From the line containing "SV Neubeckum gewählt" down to the line containing "CÔNG TY TNHH TTNT AN THỊNH", copy out the entries below exactly, both lines included, and nothing else; pictures do not belong in the copy.

--- START ---

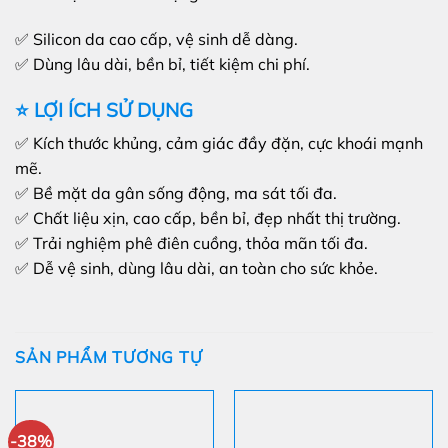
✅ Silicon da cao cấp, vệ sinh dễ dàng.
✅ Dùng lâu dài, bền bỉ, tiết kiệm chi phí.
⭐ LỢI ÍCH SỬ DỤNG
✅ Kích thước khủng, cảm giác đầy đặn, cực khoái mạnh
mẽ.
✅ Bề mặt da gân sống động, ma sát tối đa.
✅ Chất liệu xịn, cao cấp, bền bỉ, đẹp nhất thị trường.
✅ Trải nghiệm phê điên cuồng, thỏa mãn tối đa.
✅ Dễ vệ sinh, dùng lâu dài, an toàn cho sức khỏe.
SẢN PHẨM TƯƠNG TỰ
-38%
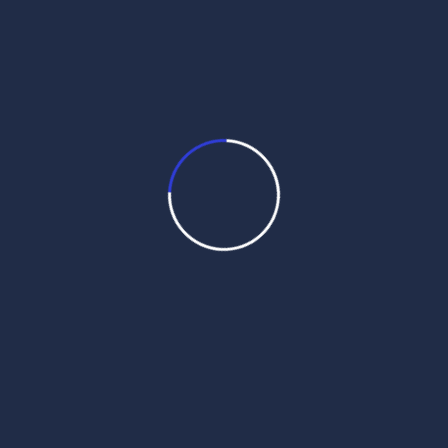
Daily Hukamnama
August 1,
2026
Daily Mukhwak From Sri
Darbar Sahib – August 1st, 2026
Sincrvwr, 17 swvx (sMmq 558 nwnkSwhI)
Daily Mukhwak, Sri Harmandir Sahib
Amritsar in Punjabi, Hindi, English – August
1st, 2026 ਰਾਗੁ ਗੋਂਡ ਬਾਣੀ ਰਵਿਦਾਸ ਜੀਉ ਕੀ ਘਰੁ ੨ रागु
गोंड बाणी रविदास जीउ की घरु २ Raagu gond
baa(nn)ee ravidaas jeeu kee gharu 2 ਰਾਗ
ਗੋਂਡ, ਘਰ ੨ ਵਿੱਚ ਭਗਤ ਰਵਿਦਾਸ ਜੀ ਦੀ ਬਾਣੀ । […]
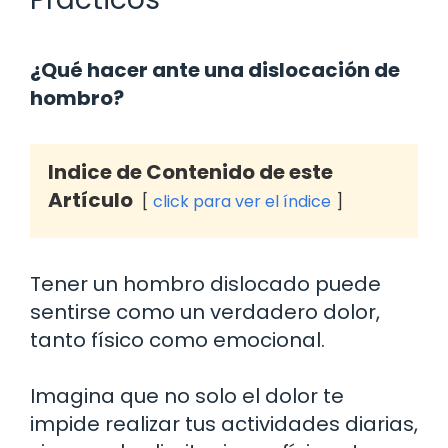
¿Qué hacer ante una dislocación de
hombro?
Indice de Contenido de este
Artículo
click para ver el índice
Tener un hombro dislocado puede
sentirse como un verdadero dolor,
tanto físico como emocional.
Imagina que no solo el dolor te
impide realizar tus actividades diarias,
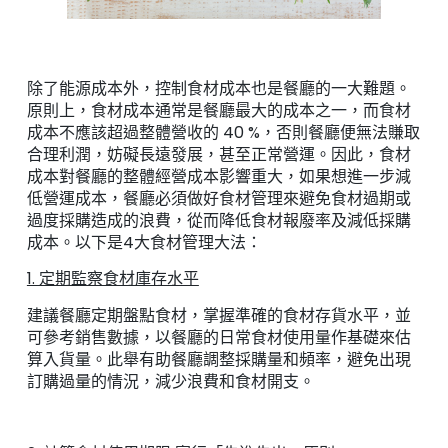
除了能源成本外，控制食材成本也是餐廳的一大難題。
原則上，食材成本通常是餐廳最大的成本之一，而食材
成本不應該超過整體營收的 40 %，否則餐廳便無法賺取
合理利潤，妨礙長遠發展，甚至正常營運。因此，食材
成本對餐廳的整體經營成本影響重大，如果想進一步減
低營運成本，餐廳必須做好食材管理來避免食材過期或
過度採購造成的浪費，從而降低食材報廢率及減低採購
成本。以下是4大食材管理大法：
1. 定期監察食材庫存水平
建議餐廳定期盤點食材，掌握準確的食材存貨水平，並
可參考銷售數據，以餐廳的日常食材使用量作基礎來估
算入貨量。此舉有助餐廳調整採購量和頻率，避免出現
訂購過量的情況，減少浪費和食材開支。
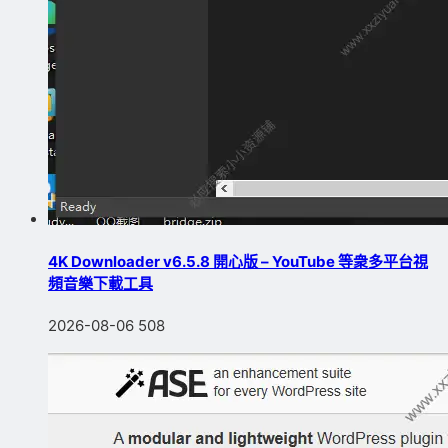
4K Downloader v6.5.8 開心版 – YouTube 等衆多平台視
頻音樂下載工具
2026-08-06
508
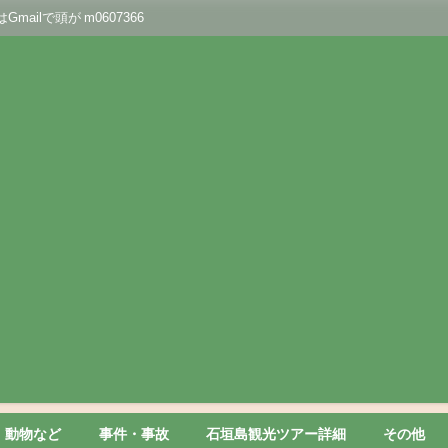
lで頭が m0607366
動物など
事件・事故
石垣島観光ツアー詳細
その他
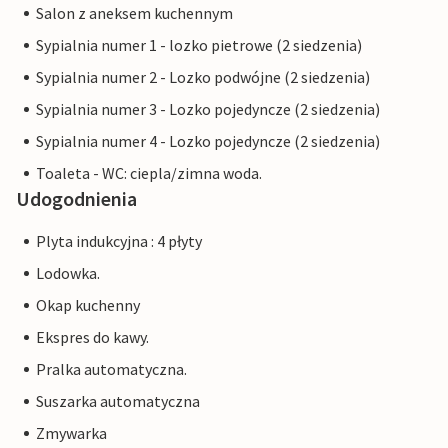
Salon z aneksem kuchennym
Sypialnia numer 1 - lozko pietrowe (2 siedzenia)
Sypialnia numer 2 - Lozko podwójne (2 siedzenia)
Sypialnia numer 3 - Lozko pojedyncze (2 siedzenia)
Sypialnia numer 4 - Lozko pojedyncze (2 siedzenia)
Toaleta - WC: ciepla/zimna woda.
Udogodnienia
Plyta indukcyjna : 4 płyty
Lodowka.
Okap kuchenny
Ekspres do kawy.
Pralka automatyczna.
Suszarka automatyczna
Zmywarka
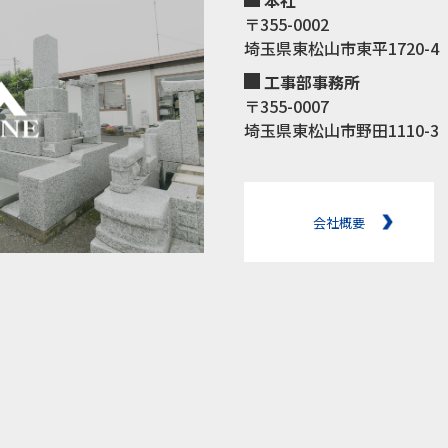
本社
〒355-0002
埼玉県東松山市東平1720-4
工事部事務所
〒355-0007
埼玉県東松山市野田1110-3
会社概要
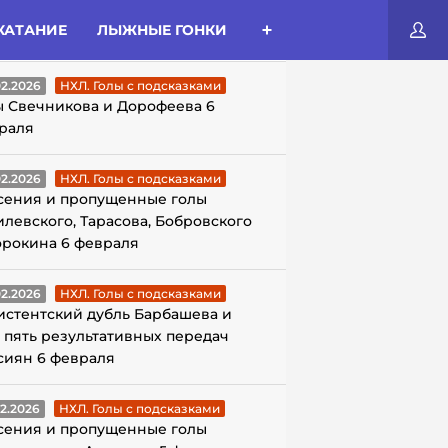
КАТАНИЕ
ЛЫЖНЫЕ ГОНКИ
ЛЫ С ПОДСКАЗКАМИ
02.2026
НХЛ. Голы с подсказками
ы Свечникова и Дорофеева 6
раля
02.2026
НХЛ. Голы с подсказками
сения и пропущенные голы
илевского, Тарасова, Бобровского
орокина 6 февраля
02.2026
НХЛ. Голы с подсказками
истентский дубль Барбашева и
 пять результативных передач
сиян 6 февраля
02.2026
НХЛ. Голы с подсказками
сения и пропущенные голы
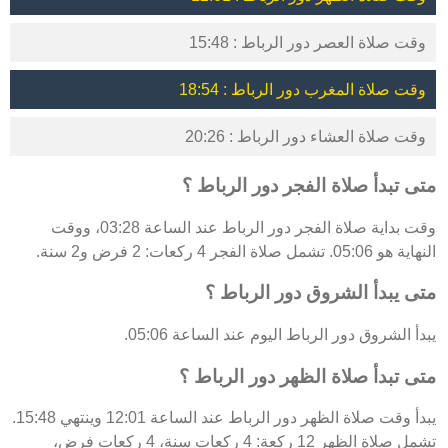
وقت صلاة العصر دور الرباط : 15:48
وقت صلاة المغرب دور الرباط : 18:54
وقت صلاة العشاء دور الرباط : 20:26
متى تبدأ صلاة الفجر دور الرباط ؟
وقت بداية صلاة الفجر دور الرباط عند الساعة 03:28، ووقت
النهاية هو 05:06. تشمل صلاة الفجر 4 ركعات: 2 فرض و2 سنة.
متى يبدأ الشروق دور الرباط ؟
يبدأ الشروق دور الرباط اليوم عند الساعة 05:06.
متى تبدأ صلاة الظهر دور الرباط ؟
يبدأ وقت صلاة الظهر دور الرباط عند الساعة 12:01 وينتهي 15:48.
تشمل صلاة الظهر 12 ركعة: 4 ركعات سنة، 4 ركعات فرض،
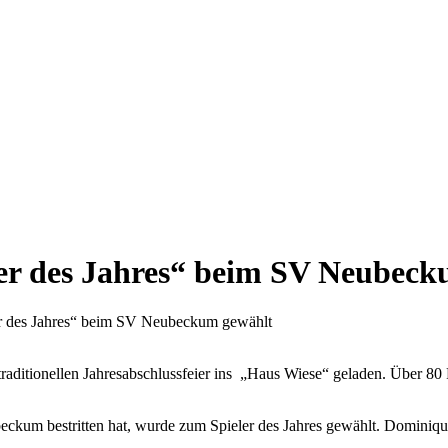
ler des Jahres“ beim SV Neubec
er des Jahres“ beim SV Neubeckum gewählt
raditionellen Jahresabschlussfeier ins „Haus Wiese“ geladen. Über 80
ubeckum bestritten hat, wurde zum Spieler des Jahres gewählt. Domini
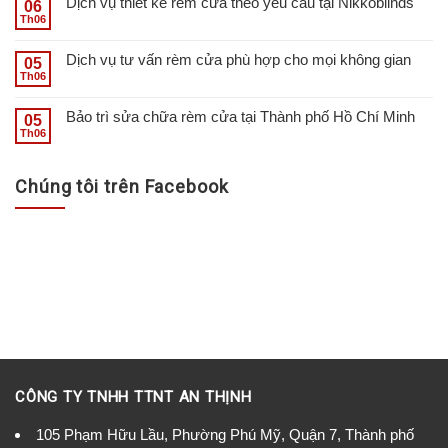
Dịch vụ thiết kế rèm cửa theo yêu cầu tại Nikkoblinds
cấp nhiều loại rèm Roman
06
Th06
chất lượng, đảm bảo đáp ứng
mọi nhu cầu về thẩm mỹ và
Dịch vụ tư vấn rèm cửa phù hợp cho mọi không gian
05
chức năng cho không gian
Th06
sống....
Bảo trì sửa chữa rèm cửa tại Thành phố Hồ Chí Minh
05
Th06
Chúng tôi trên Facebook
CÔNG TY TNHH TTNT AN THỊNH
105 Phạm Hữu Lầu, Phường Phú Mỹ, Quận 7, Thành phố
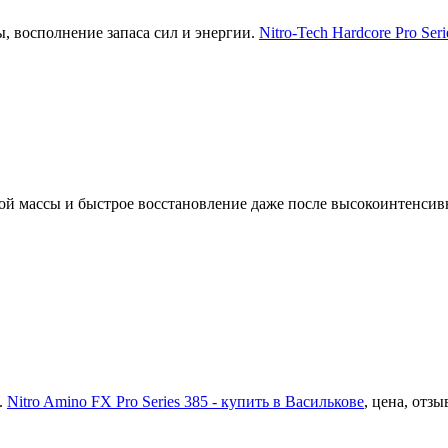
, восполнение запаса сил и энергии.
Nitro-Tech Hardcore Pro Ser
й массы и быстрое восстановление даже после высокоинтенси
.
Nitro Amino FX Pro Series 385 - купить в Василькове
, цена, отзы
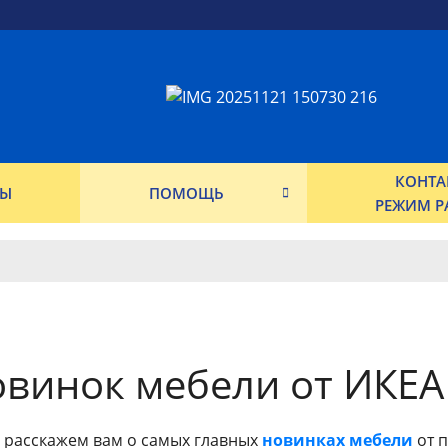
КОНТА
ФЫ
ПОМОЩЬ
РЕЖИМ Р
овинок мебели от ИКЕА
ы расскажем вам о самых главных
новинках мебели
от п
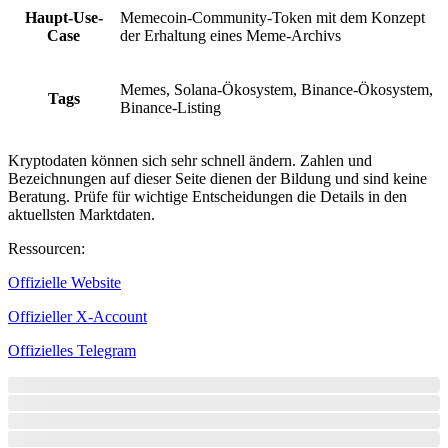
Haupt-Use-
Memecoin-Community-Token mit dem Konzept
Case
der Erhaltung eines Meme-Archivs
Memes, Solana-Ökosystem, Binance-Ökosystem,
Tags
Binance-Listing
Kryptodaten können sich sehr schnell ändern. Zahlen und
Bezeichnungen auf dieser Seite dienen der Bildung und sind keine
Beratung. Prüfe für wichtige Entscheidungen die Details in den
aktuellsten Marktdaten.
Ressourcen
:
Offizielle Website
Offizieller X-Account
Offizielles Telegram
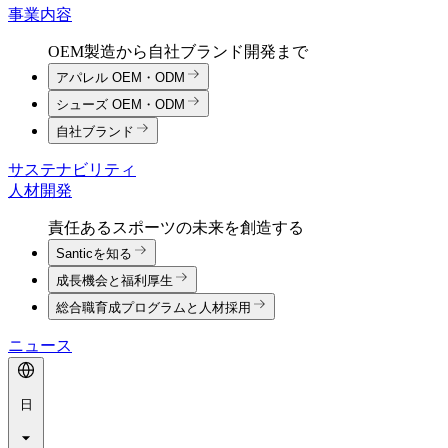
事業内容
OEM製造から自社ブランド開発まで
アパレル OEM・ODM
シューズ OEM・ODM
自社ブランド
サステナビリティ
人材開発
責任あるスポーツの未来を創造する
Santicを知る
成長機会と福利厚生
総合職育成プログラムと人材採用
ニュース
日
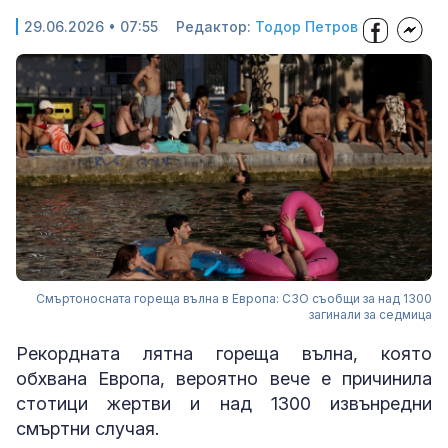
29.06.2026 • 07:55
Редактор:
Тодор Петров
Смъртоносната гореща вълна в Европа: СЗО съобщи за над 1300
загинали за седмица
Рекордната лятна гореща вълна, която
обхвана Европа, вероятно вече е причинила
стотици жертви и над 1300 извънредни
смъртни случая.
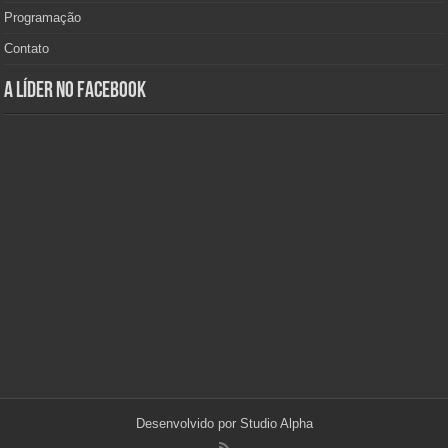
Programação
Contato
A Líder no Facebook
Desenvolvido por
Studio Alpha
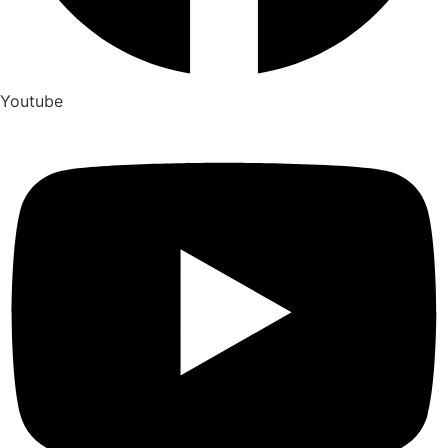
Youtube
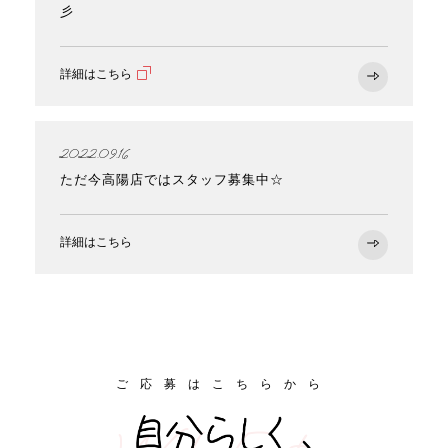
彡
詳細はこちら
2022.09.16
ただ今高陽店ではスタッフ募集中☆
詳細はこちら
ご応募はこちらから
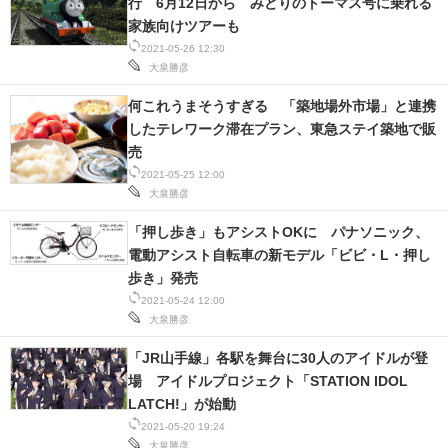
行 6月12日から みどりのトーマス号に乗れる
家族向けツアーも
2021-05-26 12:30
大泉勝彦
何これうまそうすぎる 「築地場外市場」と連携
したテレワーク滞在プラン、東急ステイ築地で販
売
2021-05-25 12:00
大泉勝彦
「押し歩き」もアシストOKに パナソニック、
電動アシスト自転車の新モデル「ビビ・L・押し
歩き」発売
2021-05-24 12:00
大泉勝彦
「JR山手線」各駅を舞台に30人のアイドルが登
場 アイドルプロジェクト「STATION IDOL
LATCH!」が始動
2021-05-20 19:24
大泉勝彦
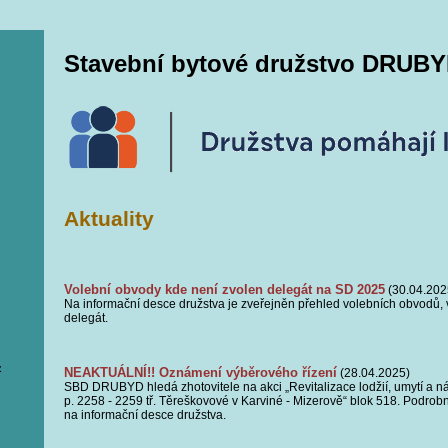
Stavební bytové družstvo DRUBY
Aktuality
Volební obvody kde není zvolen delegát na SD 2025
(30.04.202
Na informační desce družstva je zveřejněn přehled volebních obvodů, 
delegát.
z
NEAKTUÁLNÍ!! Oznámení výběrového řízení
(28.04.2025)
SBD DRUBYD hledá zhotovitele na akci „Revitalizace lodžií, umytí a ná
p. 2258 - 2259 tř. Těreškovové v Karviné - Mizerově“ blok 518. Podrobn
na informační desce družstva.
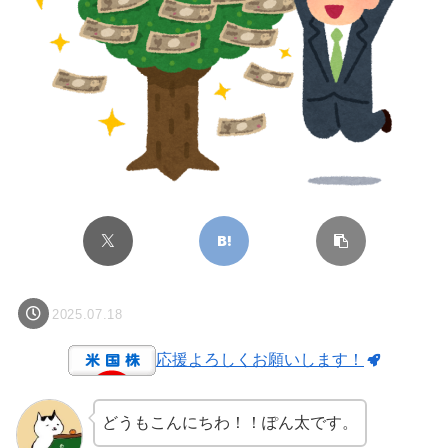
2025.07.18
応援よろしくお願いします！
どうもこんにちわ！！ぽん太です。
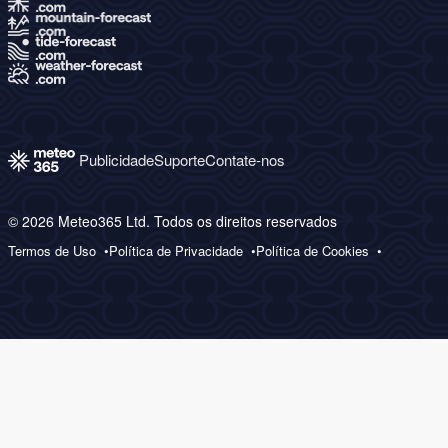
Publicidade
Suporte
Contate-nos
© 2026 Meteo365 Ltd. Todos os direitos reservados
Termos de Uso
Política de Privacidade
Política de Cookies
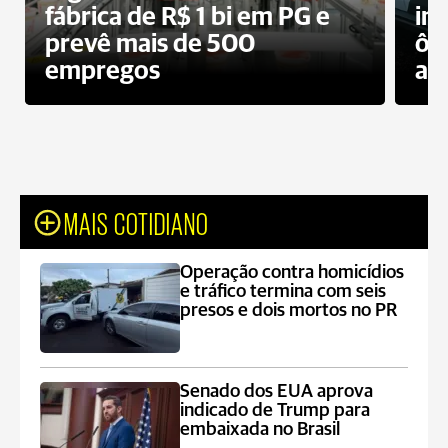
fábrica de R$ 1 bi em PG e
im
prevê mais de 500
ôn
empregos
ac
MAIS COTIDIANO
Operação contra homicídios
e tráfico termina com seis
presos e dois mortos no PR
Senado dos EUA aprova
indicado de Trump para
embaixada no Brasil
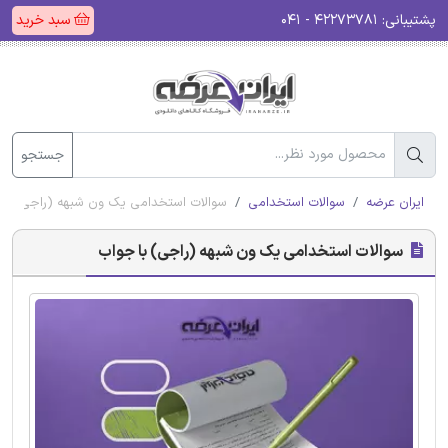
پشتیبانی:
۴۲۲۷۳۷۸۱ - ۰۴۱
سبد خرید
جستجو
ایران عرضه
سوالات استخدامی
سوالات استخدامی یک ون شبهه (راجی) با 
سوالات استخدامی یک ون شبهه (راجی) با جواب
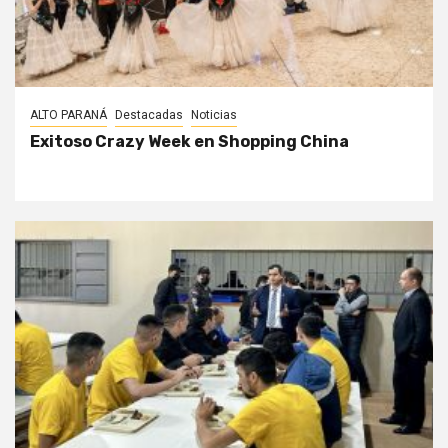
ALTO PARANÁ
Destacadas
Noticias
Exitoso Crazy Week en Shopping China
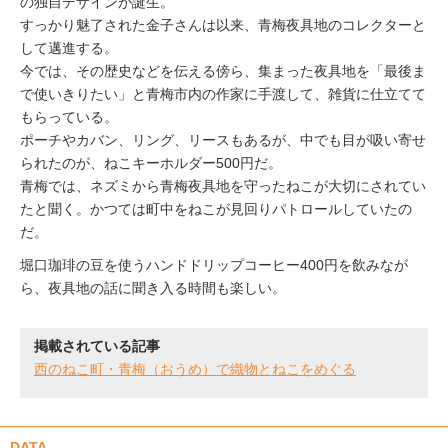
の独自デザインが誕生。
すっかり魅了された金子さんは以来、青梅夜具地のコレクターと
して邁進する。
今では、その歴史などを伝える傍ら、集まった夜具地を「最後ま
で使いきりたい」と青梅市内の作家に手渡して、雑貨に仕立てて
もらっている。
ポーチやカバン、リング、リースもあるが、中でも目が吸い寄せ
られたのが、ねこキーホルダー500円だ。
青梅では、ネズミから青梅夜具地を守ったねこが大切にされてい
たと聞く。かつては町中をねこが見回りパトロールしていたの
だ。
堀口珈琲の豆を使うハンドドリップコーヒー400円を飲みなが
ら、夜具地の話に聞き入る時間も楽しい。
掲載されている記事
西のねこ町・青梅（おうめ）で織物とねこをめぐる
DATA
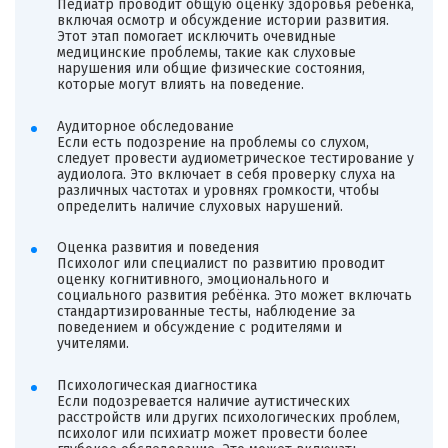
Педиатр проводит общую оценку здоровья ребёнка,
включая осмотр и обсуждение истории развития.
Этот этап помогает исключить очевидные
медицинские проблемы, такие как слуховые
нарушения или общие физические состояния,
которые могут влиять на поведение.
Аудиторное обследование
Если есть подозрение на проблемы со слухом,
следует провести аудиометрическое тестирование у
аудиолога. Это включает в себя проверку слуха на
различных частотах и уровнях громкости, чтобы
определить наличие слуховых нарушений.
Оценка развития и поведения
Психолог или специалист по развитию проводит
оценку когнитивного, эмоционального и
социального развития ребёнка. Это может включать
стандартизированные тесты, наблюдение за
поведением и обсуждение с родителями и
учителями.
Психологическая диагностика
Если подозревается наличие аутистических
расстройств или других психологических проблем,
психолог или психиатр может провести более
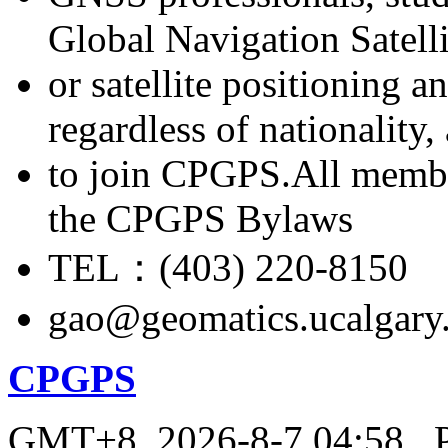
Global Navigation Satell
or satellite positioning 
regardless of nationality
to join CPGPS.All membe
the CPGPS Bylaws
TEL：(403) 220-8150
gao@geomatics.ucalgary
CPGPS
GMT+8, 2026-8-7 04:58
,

--- END ---

Exercise result:
er des Jahres“ beim SV Neubeckum gewählt
raditionellen Jahresabschlussfeier ins „Haus Wiese“ geladen. Über 80
ubeckum bestritten hat, wurde zum Spieler des Jahres gewählt. Domini
Dịch vụ thiết kế rèm cửa theo yêu cầu tại Nikkoblinds
cấp nhiều loại rèm Roman
06
Th06
chất lượng, đảm bảo đáp ứng
mọi nhu cầu về thẩm mỹ và
Dịch vụ tư vấn rèm cửa phù hợp cho mọi không gian
05
chức năng cho không gian
Th06
sống....
Bảo trì sửa chữa rèm cửa tại Thành phố Hồ Chí Minh
05
Th06
Chúng tôi trên Facebook
CÔNG TY TNHH TTNT AN THỊNH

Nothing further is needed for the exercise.